We wrześniu poszłam do następnej klasy. Jednak doświadczenie bycia tak blisko objawień ożywiło moją wiarę. Na Górze Objawień zrozumiałam, że tu dzieje się coś naprawdę wyjątkowego. W naszej rodzinie zaczęliśmy się razem modlić, tak jak prosiła o to Matka Boża. Chętnie uczestniczyliśmy w programie wieczornych modlitw, dołączaliśmy się wtedy do różańca i mszy świętej.
Byłam nastolatką, a więc – tak jak wielu młodych w tym okresie życia – stawiałam sobie pytanie o to, czy w ogóle Bóg istnieje. Objawienia nie tylko rozwiały wątpliwości, ale także pogłębiły i umocniły moją osobistą relację z Bogiem. Te wydarzenia przyniosły mi odpowiedzi na wiele pytań.
Wkrótce dołączyłam do grupy modlitewnej. Mogę stwierdzić, że czas tam spędzony wprowadził mnie w proces duchowego dojrzewania. W wolności pytałam siebie, jakie jest moje powołanie, co jest dla mnie najważniejsze? Jaka jest wola Boża wobec mnie?
– Czy te doświadczenia spowodowały, że zdecydowała się siostra wstąpić do zgromadzenia?
Chyba najtrudniejsze było właśnie podjęcie decyzji. Wszystko inne było łatwiejsze. Miałam własne plany i wyobrażenia o przyszłości. Moi rodzice także mieli swoje wizje względem mnie. Osiągałam bardzo dobre wyniki w szkole pielęgniarskiej w Mostarze. Po tym wstępnym przygotowaniu chciałam studiować medycynę w Sarajewie i Zagrzebiu. Tak więc trud podjęcia decyzji dotyczył wyboru między studiami a wstąpieniem do zakonu.
Gdy zauważyłam, że tęsknota za życiem zakonnym wzrasta w moim sercu, zastanawiałam się, jak mam wyjaśnić rodzicom, że nie idę na studia. Ku mojemu zdziwieniu, rodzice przyjęli moją decyzję bardzo spokojnie. Dla nich najważniejsze było i jest, abym była szczęśliwa, abym szła drogą powołania.
– Wstąpiła siostra do wspólnoty zakonnej, która powstała w Medziugorju.
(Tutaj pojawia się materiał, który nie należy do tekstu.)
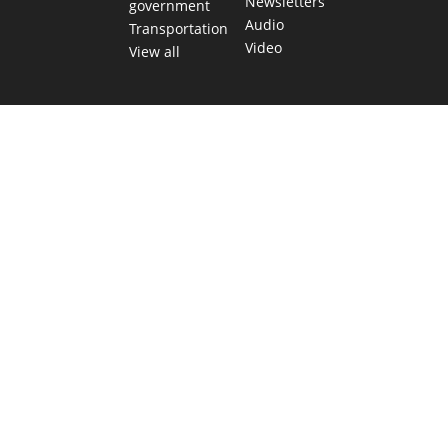
Newsletters
government
Audio
Transportation
Video
View all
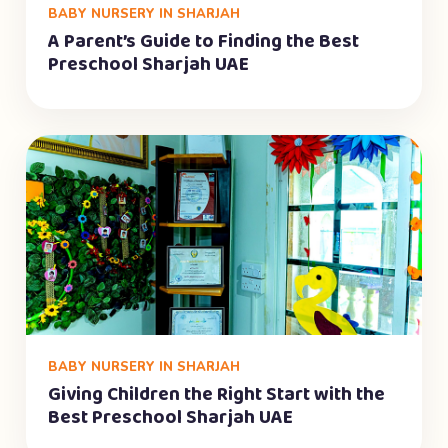
BABY NURSERY IN SHARJAH
A Parent’s Guide to Finding the Best
Preschool Sharjah UAE
BABY NURSERY IN SHARJAH
Giving Children the Right Start with the
Best Preschool Sharjah UAE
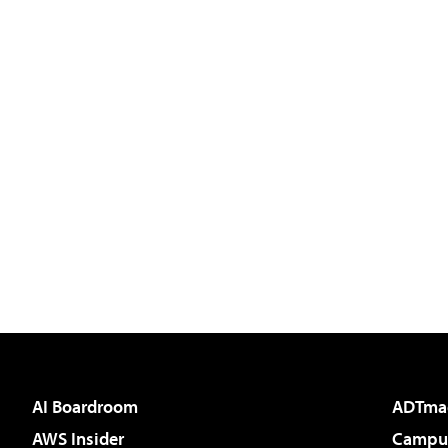
AI Boardroom
ADTma
AWS Insider
Campus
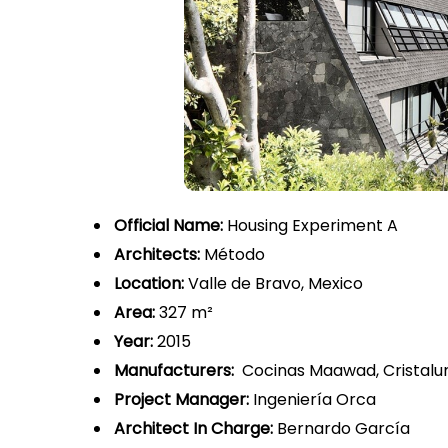
Official Name:
Housing Experiment A
Architects:
Método
Location:
Valle de Bravo, Mexico
Area:
327 m²
Year:
2015
Manufacturers:
Cocinas Maawad, Cristalu
Project Manager:
Ingeniería Orca
Architect In Charge:
Bernardo García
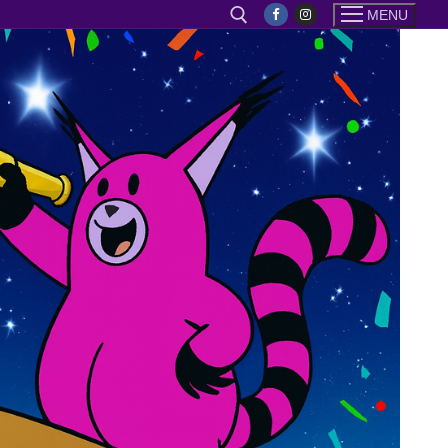
MENU
Search for:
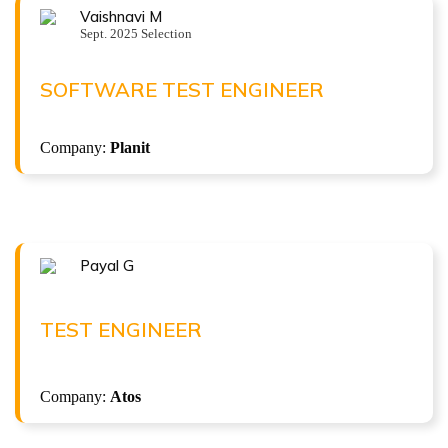
Vaishnavi M
Congratulations !!!
Sept. 2025 Selection
VAISHNAVI M
Software Test Engineer at Planit
SOFTWARE TEST ENGINEER
( 4 LPA )
Python
Company:
Planit
Python with Robot framework
Payal G
Congratulations !!!
PAYAL G
Test Engineer at Atos
TEST ENGINEER
( 4.3 LPA )
Company:
Atos
ISTQB Foundation Level v4.0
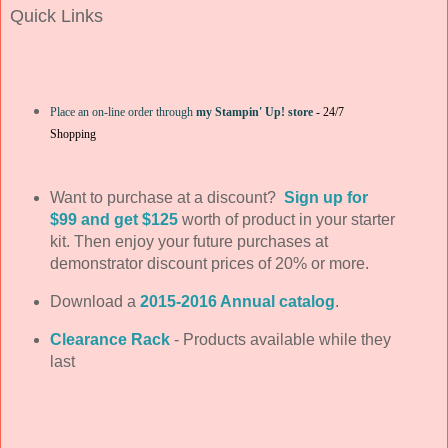
Quick Links
Place an on-line order through
my Stampin' Up! store
-
24/7
Shopping
Want to purchase at a discount?
Sign up for
$99 and get $125
worth of product in your starter
kit. Then enjoy your future purchases at
demonstrator discount prices of 20% or more.
Download a
2015-2016 Annual catalog
.
Clearance Rack
- Products available while they
last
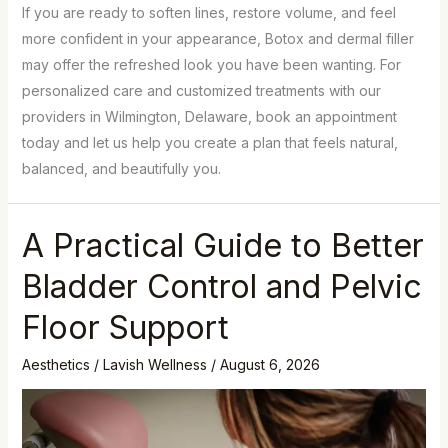
If you are ready to soften lines, restore volume, and feel
more confident in your appearance, Botox and dermal filler
may offer the refreshed look you have been wanting. For
personalized care and customized treatments with our
providers in Wilmington, Delaware, book an appointment
today and let us help you create a plan that feels natural,
balanced, and beautifully you.
A Practical Guide to Better
Bladder Control and Pelvic
Floor Support
Aesthetics
/
Lavish Wellness
/
August 6, 2026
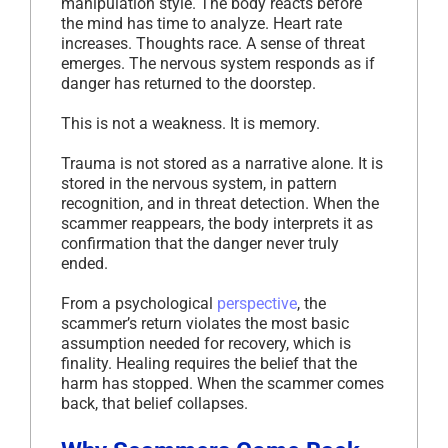
manipulation style. The body reacts before
the mind has time to analyze. Heart rate
increases. Thoughts race. A sense of threat
emerges. The nervous system responds as if
danger has returned to the doorstep.
This is not a weakness. It is memory.
Trauma is not stored as a narrative alone. It is
stored in the nervous system, in pattern
recognition, and in threat detection. When the
scammer reappears, the body interprets it as
confirmation that the danger never truly
ended.
From a psychological
perspective
, the
scammer’s return violates the most basic
assumption needed for recovery, which is
finality. Healing requires the belief that the
harm has stopped. When the scammer comes
back, that belief collapses.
Może nam siostra powiedzieć coś więcej o swoim zakonie?
Jesteśmy wspólnotą, która powstała właśnie na bazie wydarzeń w Medziugorju i której duchowość opiera się na treści objawień. Początków zakonu należy upatrywać w grupach modlitewnych, które rozwijały się w tym miejscu. Z czasem kształtowały się coraz to inne formy istnienia wspólnot, aż doszło do powstania wspólnoty w obecnym kształcie. Obecnie jedna wspólnota znajduje się w Gnas w Austrii w rejonie Południowego Steiermark, a druga – niedaleko Wiednia.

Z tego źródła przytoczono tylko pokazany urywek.